I've got a router that is also running a DNS that contains names for machines on my local network. It is set up to forward requests, so for any public machine it will reach out to the DNS provided by my ISP. The router is configured such that it is the primary DNS, and the ISP's DNS is listed as a secondary. I have a couple of machines (the ones with entries in my private DNS) that have static IPs. The other machines, including the Mac that is the subject of this question, get their addresses by DHCP.
Windows machines on this network are working perfectly. They resolve the private names to the machines on my network and also have access to the public internet.
My single Mac laptop is not working. It accesses the public internet with no problem, but it is not hitting my internal DNS to get the internal names. For example, if I do a ping to an internal machine as
ping internal.example.com
I get packets back, but it shows an IP address that corresponds to Hover. (Apparently Hover is putting up a landing page for any sub-domain for which there is no public route.) If I do
nslookup internal.example.com
however, I get the correct (internal) IP for the machine on my local network.
Finally, if I do ping again but this time force it to use my internal DNS (192.168.1.2),
ping internal.example.com 192.168.1.2
I get response from the correct machine on my local network. This seems to indicate even the "native" approach can do what I want, if it will just use the right DNS.
I've found a lot of articles that talk around this issue, but what I've actually found so far is either out of date or not a complete solution to my problem. What I've cobbled together so far:
- Apple has been changing its methodology for DNS resolution over the course of several OS upgrades, so answers online quickly become dated.

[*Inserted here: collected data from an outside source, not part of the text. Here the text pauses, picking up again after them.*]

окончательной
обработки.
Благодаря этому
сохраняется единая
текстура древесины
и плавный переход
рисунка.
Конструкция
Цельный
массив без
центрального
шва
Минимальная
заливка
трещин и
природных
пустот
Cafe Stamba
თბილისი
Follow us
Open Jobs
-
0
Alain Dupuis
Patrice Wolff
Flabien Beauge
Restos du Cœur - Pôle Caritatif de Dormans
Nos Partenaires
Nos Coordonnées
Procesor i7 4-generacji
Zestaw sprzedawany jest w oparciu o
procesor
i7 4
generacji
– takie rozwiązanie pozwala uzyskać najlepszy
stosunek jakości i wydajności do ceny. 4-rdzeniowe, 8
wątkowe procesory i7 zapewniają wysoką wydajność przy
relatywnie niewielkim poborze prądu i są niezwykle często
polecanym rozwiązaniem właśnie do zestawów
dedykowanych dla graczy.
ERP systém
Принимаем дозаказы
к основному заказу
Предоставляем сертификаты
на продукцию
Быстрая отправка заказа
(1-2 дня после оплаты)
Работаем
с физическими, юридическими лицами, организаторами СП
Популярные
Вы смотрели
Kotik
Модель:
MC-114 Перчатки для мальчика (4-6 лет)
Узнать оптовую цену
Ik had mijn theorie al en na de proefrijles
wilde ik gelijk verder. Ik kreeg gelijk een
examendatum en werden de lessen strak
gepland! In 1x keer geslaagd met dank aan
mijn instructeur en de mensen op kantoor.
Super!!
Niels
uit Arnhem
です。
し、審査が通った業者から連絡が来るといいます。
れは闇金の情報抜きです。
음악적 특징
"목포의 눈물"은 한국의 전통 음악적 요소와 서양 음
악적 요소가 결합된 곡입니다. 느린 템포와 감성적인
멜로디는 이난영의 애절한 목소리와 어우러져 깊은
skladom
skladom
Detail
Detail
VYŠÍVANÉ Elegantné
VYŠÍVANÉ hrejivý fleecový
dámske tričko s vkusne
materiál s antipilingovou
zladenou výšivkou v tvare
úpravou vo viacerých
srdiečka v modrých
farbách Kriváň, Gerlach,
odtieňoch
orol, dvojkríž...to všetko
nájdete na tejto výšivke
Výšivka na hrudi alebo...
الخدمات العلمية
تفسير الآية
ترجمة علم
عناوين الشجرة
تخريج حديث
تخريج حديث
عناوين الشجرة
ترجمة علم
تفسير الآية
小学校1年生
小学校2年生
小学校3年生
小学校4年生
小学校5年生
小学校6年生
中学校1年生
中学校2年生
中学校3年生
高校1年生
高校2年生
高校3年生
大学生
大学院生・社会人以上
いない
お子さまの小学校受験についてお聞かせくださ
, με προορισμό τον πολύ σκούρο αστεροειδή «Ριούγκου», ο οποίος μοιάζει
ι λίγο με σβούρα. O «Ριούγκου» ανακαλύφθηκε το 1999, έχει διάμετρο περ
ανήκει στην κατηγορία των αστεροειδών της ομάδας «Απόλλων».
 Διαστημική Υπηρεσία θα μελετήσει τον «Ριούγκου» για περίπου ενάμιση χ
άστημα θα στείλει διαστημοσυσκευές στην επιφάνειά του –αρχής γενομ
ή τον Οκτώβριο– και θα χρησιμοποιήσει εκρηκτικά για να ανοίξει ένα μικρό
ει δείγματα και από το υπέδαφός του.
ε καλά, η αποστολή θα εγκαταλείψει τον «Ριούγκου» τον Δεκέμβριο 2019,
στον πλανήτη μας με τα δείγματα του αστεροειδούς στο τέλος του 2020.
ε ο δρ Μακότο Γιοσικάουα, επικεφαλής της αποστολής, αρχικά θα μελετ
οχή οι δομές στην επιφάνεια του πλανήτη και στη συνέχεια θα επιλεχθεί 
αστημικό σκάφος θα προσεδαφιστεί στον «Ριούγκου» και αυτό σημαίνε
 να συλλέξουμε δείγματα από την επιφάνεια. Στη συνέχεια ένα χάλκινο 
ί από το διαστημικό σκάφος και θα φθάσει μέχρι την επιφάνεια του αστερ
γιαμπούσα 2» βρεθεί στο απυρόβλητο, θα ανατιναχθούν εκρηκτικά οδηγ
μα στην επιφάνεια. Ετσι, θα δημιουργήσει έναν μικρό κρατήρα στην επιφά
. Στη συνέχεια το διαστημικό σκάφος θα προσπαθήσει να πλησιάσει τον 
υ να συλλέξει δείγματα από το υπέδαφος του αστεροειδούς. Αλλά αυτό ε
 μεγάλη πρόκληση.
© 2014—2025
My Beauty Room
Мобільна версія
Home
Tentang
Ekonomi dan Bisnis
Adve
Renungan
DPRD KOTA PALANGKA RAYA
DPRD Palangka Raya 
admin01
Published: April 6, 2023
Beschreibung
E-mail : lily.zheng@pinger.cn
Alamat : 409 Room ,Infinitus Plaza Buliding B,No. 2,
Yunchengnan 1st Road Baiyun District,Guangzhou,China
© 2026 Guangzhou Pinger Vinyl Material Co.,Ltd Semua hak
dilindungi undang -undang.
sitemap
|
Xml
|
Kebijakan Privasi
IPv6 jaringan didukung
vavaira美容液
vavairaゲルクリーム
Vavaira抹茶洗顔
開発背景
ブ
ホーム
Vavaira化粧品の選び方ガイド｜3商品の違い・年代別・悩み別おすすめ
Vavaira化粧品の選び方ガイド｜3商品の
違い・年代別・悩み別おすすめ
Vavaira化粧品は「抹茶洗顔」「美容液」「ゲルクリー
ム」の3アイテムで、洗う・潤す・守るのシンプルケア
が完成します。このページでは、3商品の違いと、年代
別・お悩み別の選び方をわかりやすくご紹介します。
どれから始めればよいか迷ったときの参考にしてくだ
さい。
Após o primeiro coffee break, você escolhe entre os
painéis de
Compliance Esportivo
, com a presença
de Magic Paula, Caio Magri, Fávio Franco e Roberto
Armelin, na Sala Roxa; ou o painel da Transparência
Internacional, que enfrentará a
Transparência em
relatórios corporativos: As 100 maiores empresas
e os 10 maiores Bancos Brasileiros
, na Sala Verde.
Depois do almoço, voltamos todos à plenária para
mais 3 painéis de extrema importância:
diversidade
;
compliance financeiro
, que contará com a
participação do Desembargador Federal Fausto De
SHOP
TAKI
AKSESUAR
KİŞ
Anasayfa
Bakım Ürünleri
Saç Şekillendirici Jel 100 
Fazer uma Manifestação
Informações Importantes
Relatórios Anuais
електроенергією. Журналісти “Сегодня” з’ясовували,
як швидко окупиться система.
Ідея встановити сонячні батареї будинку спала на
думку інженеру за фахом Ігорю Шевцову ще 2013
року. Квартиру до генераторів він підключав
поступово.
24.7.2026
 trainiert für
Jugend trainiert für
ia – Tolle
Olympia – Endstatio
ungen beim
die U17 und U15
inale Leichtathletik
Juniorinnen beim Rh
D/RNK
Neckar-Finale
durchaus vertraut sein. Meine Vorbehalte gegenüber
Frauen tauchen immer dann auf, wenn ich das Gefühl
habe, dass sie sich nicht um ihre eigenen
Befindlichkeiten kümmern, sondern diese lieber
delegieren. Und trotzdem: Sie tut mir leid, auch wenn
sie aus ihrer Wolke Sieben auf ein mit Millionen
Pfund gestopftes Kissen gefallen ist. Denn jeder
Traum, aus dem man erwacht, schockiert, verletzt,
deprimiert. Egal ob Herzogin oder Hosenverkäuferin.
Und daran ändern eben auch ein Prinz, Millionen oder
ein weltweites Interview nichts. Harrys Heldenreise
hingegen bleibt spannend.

- The Mac has (at least) two DNS resolution schemes running concurrently as of El Capitan. This is related to getting different results from ping and from nslookup, as noted above. The command line utilities that work on the "usual" linux system seem to at least document this on their man pages, usually under a section titled something like "Mac OS X Notice." Unfortunately, it's not clear exactly which utilities use which without checking them one by one. (So far, it looks like nslookup and dig use the linux methodology and ping uses whatever is "native" to Mac OS.)
- It's a (more or less) documented feature of the "native" DNS method that it dynamically chooses which DNS to use. That means, in particular, that the order that appears in windows like the Network control panel or the order that's specified by the router (in my case), are not respected.
- I got some information from the "native" DNS tool with the command
sudo killall -INFO mDNSResponder
on the command line. That dumps messages into/var/log/system.log
. From that log message, it appears that my ISP's DNS is listed first within that system. (Again, I note, that it is listed second in the configuration of the router and in the Network control panel. It is also listed second if I runscutil
.) - I tried flushing the cache on mDNSResponder using
sudo dscacheutil -flushcache; sudo killall -HUP mDNSResponder;
but that did not help. - I tried editing the file
com.apple.mDNSResponder.plist
as in these instructions (https://www.cnet.com/news/os-x-10-6-3-and-dns-server-priority-changes/), but I was not able to edit the file. (Read-only, even withsudo vi
.) In addition, the file on my system has different content than what's explicitly referenced in those instructions.
In net of all of this, however, I still have a Mac that's not working on a network full of other computers that work great. I could probably take out the ISP's DNS on the router so that it's not even offered, but that feels like a hack. Is there a good fix for this on El Capitan?
Sorry if this has already been answered. (I feel like it must be somewhere!) I've dug around on and off most of the day and haven't hit a solution on El Capitan so far.